(Stored data)
======

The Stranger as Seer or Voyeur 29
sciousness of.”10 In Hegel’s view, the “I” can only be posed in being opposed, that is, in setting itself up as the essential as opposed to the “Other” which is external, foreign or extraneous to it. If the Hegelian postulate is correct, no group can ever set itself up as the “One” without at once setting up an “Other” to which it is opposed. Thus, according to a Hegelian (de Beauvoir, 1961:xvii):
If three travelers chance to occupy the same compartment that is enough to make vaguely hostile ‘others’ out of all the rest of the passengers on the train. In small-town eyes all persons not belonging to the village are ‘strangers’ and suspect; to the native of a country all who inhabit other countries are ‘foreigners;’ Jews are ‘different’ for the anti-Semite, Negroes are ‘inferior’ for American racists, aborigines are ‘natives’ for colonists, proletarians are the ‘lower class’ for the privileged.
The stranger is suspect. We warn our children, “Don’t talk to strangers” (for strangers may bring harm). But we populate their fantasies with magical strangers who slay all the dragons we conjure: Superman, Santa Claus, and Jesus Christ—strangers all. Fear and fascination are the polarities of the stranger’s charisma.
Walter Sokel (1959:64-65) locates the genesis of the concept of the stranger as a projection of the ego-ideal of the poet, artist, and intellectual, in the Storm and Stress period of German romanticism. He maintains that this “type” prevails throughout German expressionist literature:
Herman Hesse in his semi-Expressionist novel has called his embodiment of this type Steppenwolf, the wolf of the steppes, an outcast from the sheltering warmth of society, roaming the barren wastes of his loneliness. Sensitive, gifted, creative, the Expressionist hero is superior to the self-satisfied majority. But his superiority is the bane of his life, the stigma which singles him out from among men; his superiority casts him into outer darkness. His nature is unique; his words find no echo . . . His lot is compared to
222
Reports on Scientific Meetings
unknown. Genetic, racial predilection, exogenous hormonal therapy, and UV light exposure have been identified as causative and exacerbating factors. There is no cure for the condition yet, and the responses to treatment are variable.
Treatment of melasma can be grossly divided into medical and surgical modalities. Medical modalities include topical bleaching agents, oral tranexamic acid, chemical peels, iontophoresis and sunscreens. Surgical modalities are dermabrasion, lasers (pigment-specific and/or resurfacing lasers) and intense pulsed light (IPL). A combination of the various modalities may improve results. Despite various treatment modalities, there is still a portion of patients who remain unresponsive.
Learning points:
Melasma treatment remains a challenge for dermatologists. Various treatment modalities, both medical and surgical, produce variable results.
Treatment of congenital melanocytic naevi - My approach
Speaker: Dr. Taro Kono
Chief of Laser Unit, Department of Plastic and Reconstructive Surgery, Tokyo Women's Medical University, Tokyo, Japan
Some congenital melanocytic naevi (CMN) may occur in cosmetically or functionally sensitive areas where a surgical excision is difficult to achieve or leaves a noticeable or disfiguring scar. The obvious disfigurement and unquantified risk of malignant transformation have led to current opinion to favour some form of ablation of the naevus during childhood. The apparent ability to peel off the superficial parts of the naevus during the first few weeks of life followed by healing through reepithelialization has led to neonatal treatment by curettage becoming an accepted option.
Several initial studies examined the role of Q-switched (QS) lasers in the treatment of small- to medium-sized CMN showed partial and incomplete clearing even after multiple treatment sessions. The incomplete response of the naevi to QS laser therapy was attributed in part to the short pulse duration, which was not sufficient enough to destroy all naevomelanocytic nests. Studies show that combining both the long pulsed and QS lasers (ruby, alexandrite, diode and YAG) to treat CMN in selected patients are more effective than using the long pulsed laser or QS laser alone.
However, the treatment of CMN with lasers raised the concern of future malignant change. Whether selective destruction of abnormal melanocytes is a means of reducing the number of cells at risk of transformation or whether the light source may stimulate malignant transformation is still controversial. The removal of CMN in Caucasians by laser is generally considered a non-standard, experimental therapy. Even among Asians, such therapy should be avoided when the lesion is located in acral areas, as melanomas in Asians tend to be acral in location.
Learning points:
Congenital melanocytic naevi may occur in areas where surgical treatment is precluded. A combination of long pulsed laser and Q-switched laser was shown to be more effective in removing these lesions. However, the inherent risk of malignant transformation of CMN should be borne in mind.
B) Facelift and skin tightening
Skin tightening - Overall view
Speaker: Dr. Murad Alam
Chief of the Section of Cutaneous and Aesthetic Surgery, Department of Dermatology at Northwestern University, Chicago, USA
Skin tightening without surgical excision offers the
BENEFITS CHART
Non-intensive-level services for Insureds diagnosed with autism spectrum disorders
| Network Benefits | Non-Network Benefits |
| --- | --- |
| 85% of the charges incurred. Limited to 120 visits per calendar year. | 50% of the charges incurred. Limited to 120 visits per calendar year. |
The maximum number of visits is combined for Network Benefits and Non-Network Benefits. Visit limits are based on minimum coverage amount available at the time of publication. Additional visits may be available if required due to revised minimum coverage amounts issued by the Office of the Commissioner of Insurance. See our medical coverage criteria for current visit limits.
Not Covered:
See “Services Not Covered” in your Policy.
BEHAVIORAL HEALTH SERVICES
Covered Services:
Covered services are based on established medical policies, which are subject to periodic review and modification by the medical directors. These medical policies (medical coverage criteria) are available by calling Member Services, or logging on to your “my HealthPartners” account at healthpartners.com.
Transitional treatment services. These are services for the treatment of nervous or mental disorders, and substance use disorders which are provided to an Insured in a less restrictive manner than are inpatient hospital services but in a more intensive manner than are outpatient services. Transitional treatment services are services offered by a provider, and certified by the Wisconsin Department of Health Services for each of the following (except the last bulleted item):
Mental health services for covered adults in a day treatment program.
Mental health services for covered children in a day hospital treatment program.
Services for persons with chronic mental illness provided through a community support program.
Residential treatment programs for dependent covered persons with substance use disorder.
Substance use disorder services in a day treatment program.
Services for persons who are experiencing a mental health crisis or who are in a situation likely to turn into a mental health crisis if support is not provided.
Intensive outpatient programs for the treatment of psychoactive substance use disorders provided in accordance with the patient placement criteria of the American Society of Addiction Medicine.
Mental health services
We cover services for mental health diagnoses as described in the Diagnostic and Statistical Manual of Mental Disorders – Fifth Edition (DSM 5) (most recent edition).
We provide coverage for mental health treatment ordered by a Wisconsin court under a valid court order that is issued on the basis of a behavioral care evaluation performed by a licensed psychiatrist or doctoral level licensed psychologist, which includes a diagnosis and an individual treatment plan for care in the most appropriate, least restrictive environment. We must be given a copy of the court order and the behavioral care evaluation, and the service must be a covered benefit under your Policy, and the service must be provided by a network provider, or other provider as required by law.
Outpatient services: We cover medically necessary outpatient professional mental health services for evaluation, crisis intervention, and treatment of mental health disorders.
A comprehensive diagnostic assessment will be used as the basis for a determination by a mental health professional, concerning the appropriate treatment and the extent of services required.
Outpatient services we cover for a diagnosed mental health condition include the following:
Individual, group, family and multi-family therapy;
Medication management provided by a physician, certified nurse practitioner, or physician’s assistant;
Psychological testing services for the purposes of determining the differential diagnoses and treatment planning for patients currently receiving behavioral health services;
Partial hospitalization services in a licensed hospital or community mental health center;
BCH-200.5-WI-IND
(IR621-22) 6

======

*What to work on*. Could you transcribe the entries above word for word, from the line with "Mental health services for covered adults" down to the line with "Residential treatment programs", keeping both?

*Result for this task*.
Mental health services for covered adults in a day treatment program.
Mental health services for covered children in a day hospital treatment program.
Services for persons with chronic mental illness provided through a community support program.
Residential treatment programs for dependent covered persons with substance use disorder.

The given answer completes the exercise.